The Kenya Anti-Female Genital Mutilation Board through their programmes officer Mr Nyerere Kutwa downplayed any insinuation that the fight against the vice ended with the departure of the former president Uhuru Kenyatta.

Instead, Mr Kutwa insisted that the directive to end the outdated cultural practice by the end of 2022 was from the office of the president and not from the bearer.

Similarly, Mr Kutwa outlined that President William Ruto equally recognizes the need to save the girls from the cut and has promised to increase allocations where need be.

“The fight against FGM did not go with the former president Uhuru Kenyatta. The directive was from the office and hence our current president is equally up to the task,” stated Mr Kutwa.

The official was speaking in Tarime Tanzania, where he led a delegation of Kenya Anti-FGM crusaders across the border to brainstorm on a way forward with their counterparts from Tanzania.

This engagement comes at the time when the schools are headed for a long holiday session and at the same time there is an anticipated December circumcision ceremony among the Kurian community.

During the two-day session held a hotel in Tarime town, about 40kms from the common border, issues to do with plans and preparations to save girls from facing the knife were outlined where each official relayed milestones toward achieving zero cases of Female Genital Mutilation.

Among key issues included conducting of public meetings as early as November, where elders from the clans poised to do the cutting shall be invited to rebuke cutting female children.

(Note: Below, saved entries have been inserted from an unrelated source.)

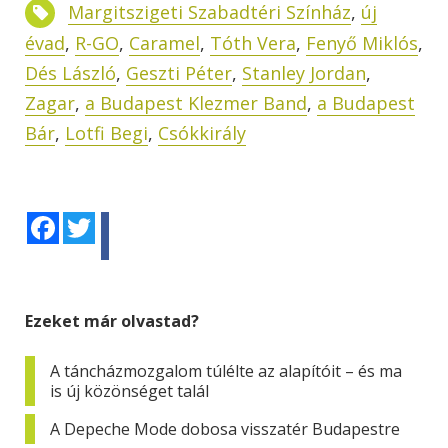
Margitszigeti Szabadtéri Színház
,
új
évad
,
R-GO
,
Caramel
,
Tóth Vera
,
Fenyő Miklós
,
Dés László
,
Geszti Péter
,
Stanley Jordan
,
Zagar
,
a Budapest Klezmer Band
,
a Budapest
Bár
,
Lotfi Begi
,
Csókkirály
Facebook
Twitter
Ezeket már olvastad?
A táncházmozgalom túlélte az alapítóit – és ma
is új közönséget talál
A Depeche Mode dobosa visszatér Budapestre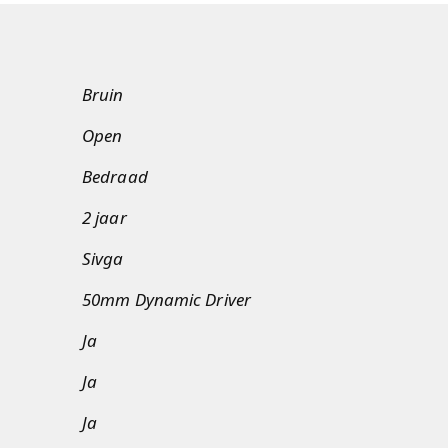
Bruin
Open
Bedraad
2 jaar
Sivga
50mm Dynamic Driver
Ja
Ja
Ja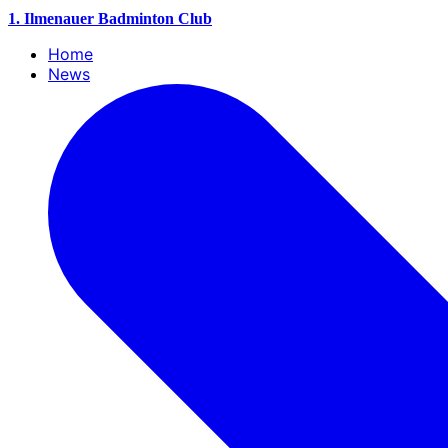
1. Ilmenauer Badminton Club
Home
News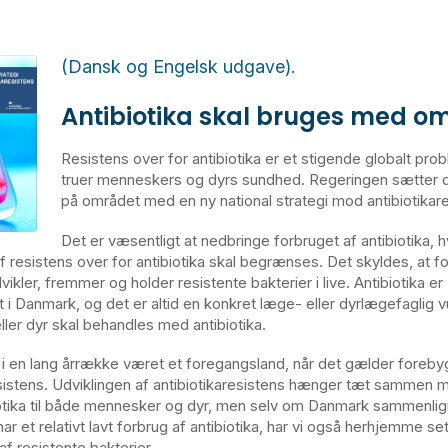
(Dansk og Engelsk udgave).
Antibiotika skal bruges med o
Resistens over for antibiotika er et stigende globalt pro
truer menneskers og dyrs sundhed. Regeringen sætter d
på området med en ny national strategi mod antibiotikare
Det er væsentligt at nedbringe forbruget af antibiotika, h
f resistens over for antibiotika skal begrænses. Det skyldes, at f
dvikler, fremmer og holder resistente bakterier i live. Antibiotika er
t i Danmark, og det er altid en konkret læge- eller dyrlægefaglig 
ler dyr skal behandles med antibiotika.
i en lang årrække været et foregangsland, når det gælder foreby
esistens. Udviklingen af antibiotikaresistens hænger tæt sammen 
iotika til både mennesker og dyr, men selv om Danmark sammenli
ar et relativt lavt forbrug af antibiotika, har vi også herhjemme se
 af resistente bakterier.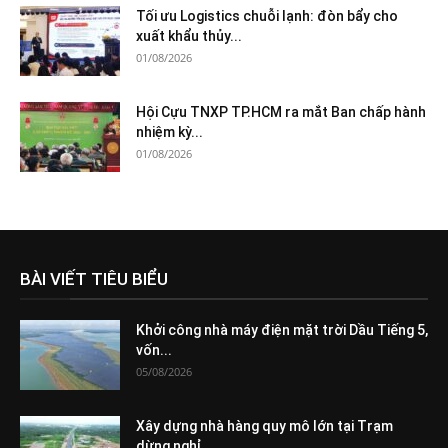
Tối ưu Logistics chuỗi lạnh: đòn bẩy cho
xuất khẩu thủy...
01/08/2026
Hội Cựu TNXP TP.HCM ra mắt Ban chấp hành
nhiệm kỳ...
01/08/2026
BÀI VIẾT TIÊU BIỂU
Khởi công nhà máy điện mặt trời Dầu Tiếng 5,
vốn...
05/08/2026
Xây dựng nhà hàng quy mô lớn tại Trạm
dừng nghỉ...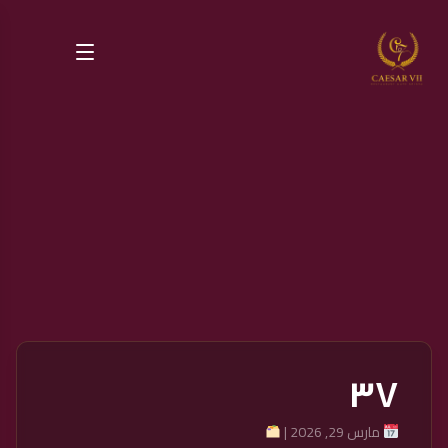
٣٧
مارس 29, 2026 |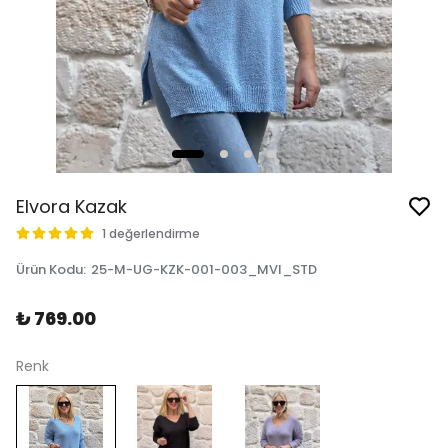
Elvora Kazak
1 değerlendirme
Ürün Kodu
:
25-M-UG-KZK-001-003_MVI_STD
₺ 769.00
Renk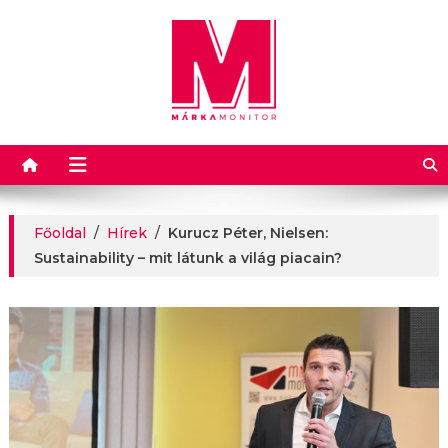
Márkamonitor
Főoldal
/
Hírek
/
Kurucz Péter, Nielsen:
Sustainability – mit látunk a világ piacain?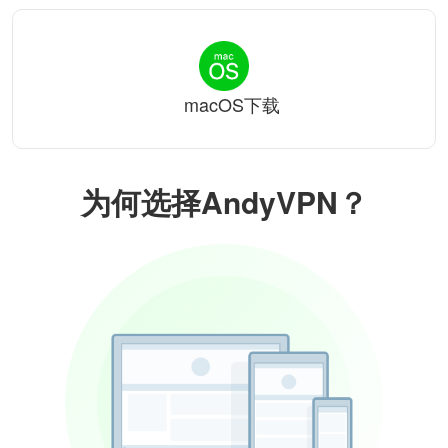
macOS下载
为何选择AndyVPN？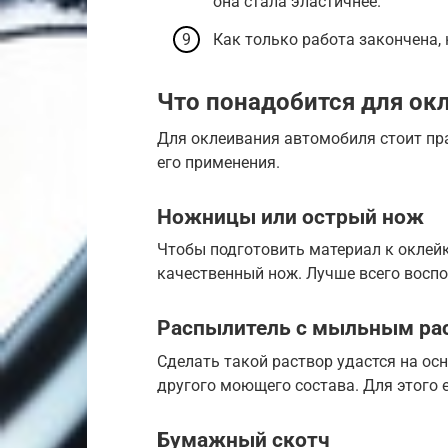
она стала эластичнее.
Как только работа закончена,
Что понадобится для ок
Для оклеивания автомобиля стоит пр
его применения.
Ножницы или острый нож
Чтобы подготовить материал к оклей
качественный нож. Лучше всего восп
Распылитель с мыльным ра
Сделать такой раствор удастся на о
другого моющего состава. Для этого 
Бумажный скотч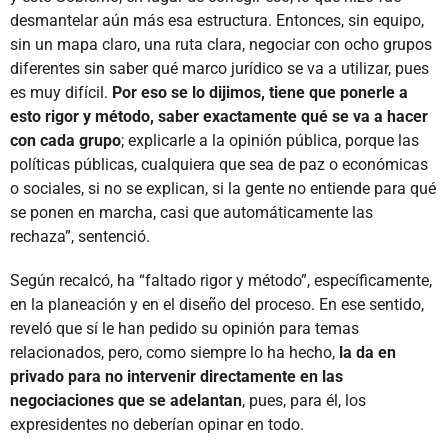
desmantelar aún más esa estructura. Entonces, sin equipo,
sin un mapa claro, una ruta clara, negociar con ocho grupos
diferentes sin saber qué marco jurídico se va a utilizar, pues
es muy difícil.
Por eso se lo dijimos, tiene que ponerle a
esto rigor y método, saber exactamente qué se va a hacer
con cada grupo
; explicarle a la opinión pública, porque las
políticas públicas, cualquiera que sea de paz o económicas
o sociales, si no se explican, si la gente no entiende para qué
se ponen en marcha, casi que automáticamente las
rechaza”, sentenció.
Según recalcó, ha “faltado rigor y método”, específicamente,
en la planeación y en el diseño del proceso. En ese sentido,
reveló que sí le han pedido su opinión para temas
relacionados, pero, como siempre lo ha hecho,
la da en
privado para no intervenir directamente en las
negociaciones que se adelantan
, pues, para él, los
expresidentes no deberían opinar en todo.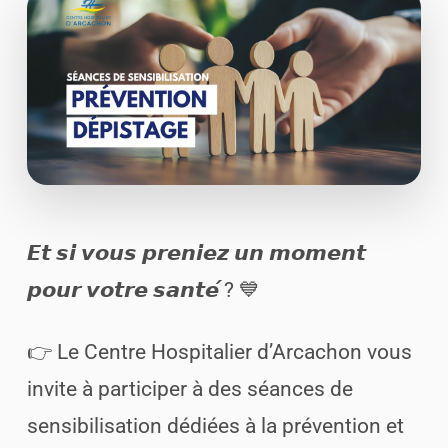
𝙀𝙩 𝙨𝙞 𝙫𝙤𝙪𝙨 𝙥𝙧𝙚𝙣𝙞𝙚𝙯 𝙪𝙣 𝙢𝙤𝙢𝙚𝙣𝙩
𝙥𝙤𝙪𝙧 𝙫𝙤𝙩𝙧𝙚 𝙨𝙖𝙣𝙩𝙚́ ? 💙
👉 Le Centre Hospitalier d’Arcachon vous
invite à participer à des séances de
sensibilisation dédiées à la prévention et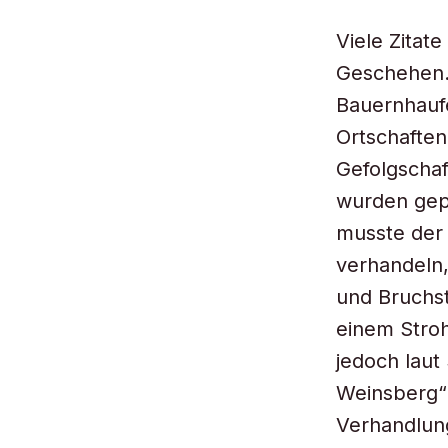
Viele Zitat
Geschehen.
Bauernhaufe
Ortschaften
Gefolgschaf
wurden gepl
musste der 
verhandeln
und Bruchst
einem Stro
jedoch laut
Weinsberg“
Verhandlung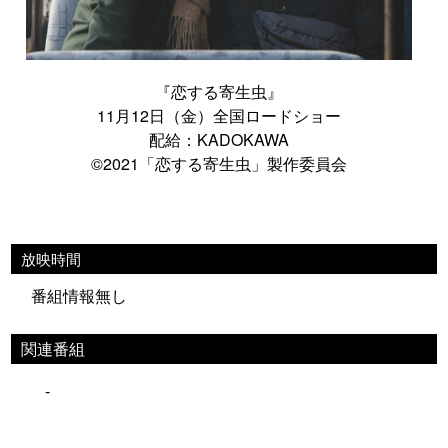
『恋する寄生虫』
11月12日（金）全国ロードショー
配給：KADOKAWA
©2021「恋する寄生虫」製作委員会
放映時間
番組情報無し
関連番組
-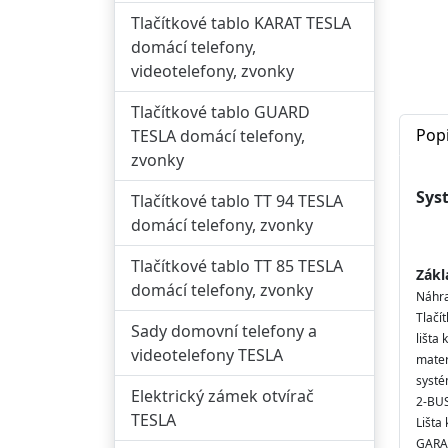
Tlačítkové tablo KARAT TESLA
domácí telefony,
videotelefony, zvonky
Tlačítkové tablo GUARD
Pop
TESLA domácí telefony,
zvonky
Sys
Tlačítkové tablo TT 94 TESLA
domácí telefony, zvonky
do
Tlačítkové tablo TT 85 TESLA
Zákl
domácí telefony, zvonky
Náhra
Tlačí
Sady domovní telefony a
lišta
videotelefony TESLA
materi
syst
Elektrický zámek otvírač
2-BU
TESLA
Lišta
GARA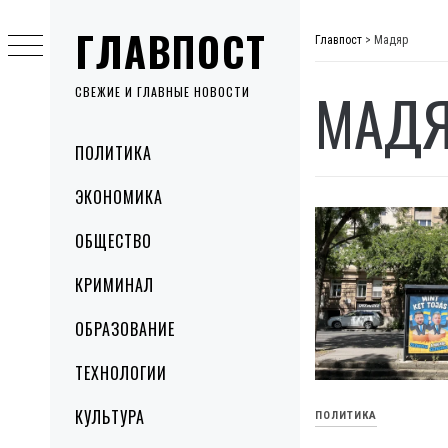
Skip
ГЛАВПОСТ
to
Главпост
>
Мадяр
content
МАД
СВЕЖИЕ И ГЛАВНЫЕ НОВОСТИ
Primary
ПОЛИТИКА
Menu
ЭКОНОМИКА
ОБЩЕСТВО
КРИМИНАЛ
ОБРАЗОВАНИЕ
ТЕХНОЛОГИИ
КУЛЬТУРА
ПОЛИТИКА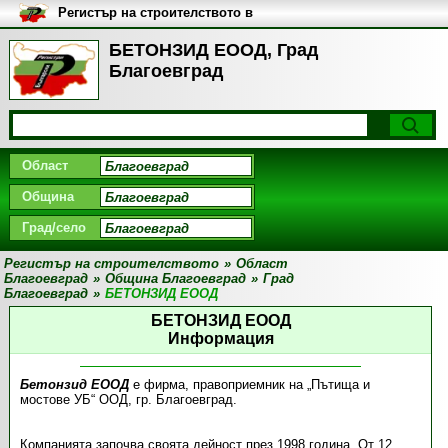
Регистър на строителството в
България
БЕТОНЗИД ЕООД, Град
Благоевград
Област
Община
Град/село
Регистър на строителството
»
Област
Благоевград
»
Община Благоевград
»
Град
Благоевград
»
БЕТОНЗИД ЕООД
БЕТОНЗИД ЕООД
Информация
Бетонзид ЕООД
е фирма, правоприемник на „Пътища и
мостове УБ“ ООД, гр. Благоевград.
Компанията започва своята дейност през 1998 година. От 12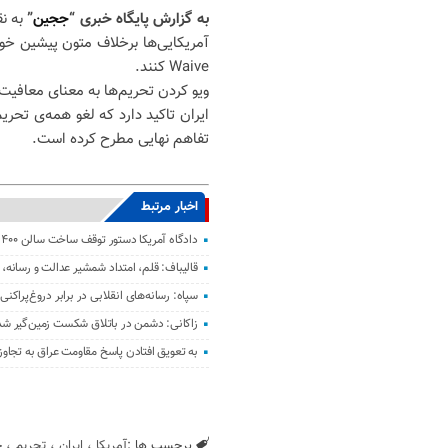
به گزارش پایگاه خبری “
ججین
”
به ن
آمریکایی‌ها برخلاف متون پیشین خود،
Waive کنند.
ویو کردن تحریم‌ها به معنای معافی
ایران تاکید دارد که لغو همه‌ی تحریم
تفاهم نهایی مطرح کرده است.
اخبار مرتبط
دادگاه آمریکا دستور توقف ساخت سالن ۴۰۰ میلیون دلاری ترامپ را صادر کرد
قالیباف: قلم، امتداد شمشیر عدالت و رسانه
سپاه: رسانه‌های انقلابی در برابر دروغ‌پراک
زاکانی: دشمن در باتلاق شکست زمین‌گیر ش
به تعویق افتادن پاسخ مقاومت عراق به تجاو
برچسب ها :
آمریکا
،
ایران
،
تحریم
،
ج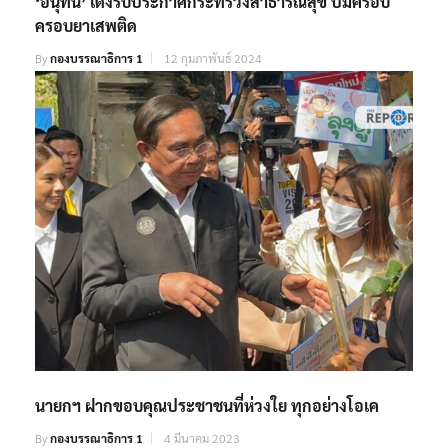
‘อนุทิน’ เด้งรับประกาศกระทรวงสาธารณสุข ปมครอบ
ครอบยาเสพติด
By
กองบรรณาธิการ 1
12 กุมภาพันธ์ 2024
นายกฯ ฝากขอบคุณประชาชนที่ห่วงใย ทุกอย่างโอเค
By
กองบรรณาธิการ 1
4 มีนาคม 2023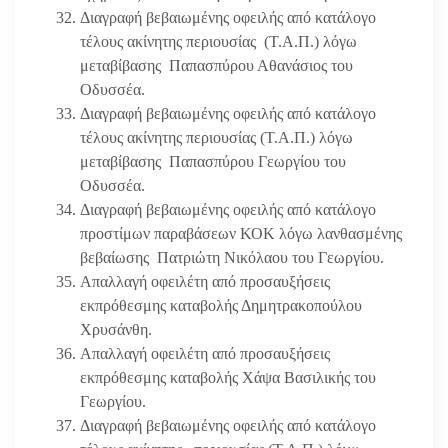
Διαγραφή βεβαιωμένης οφειλής από κατάλογο
τέλους ακίνητης περιουσίας (Τ.Α.Π.) λόγω
μεταβίβασης Παπασπύρου Αθανάσιος του
Οδυσσέα.
Διαγραφή βεβαιωμένης οφειλής από κατάλογο
τέλους ακίνητης περιουσίας (Τ.Α.Π.) λόγω
μεταβίβασης Παπασπύρου Γεωργίου του
Οδυσσέα.
Διαγραφή βεβαιωμένης οφειλής από κατάλογο
προστίμων παραβάσεων ΚΟΚ λόγω λανθασμένης
βεβαίωσης Πατριώτη Νικόλαου του Γεωργίου.
Απαλλαγή οφειλέτη από προσαυξήσεις
εκπρόθεσμης καταβολής Δημητρακοπούλου
Χρυσάνθη.
Απαλλαγή οφειλέτη από προσαυξήσεις
εκπρόθεσμης καταβολής Χάψα Βασιλικής του
Γεωργίου.
Διαγραφή βεβαιωμένης οφειλής από κατάλογο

Also intensifying the use of bodaboda riders across the border to propagate the messages which discourage the vices.

The riders are targeted as they are the main means of transport along the borders, their capability to penetrate impassable roads that vehicles cannot access and also that they are in close contact with the local community and hence understand the assignment better than the majority.

It was also evident that all four Kuria sub tribes are headed to circumcision ceremonies in December; hence, more awareness campaigns are needed.

Although all systems are set go in waiting to curb any possible FGM activities, challenges to do with dishonesty are still a stumbling block in the fight against eradicating the vice in the region.

This was highlighted by Migori County Director of Gender Reverent Kenneth Oomo who told the forum that despite creating an enabling environment for Anti-FGM activists and other stakeholders, some clan elders are conning the state by giving false assurance.

“We are trying to include all players which also incorporates clan elders in the fight against the vice, however, we are aware of some who are dishonest. They lie to us in the daytime but back at home they are the main champions who cut our girls,” lamented Rev Oomo.

He noted that the impact of FGM activities at the grassroots level had reduced by 50 percent, adding that they are still on the course to wipe out the vice entirely from the region by the end of this year.

He declared the need to have a special publication entailing all the positive responses and the milestones covered so that people don’t forget where they are from and are headed.

With only a month left before the circumcision ceremony begins in the Kuria regions both in Kenya and Tanzania, crime busters that included local chiefs and police officers have agreed to work together to patrol along the border, which has been porous and allowing discrete passage of the culprits.

Regional community engagement police officer Tarime Roria district superintendent Daudi Ibrahim stated that they identified that mostly FGM crimes are most often conducted between 2:00am when most people are asleep.  Together with Kuria West police commander Mr Kileti Kimaiyo, he said the perpetrators will be very lucky to escape this time.

The Cross border Anti-FGM task force included community policing, Gender and Children’s Officers, local Anti-FGM activists, journalists and law enforcers from Kenya and Tanzania.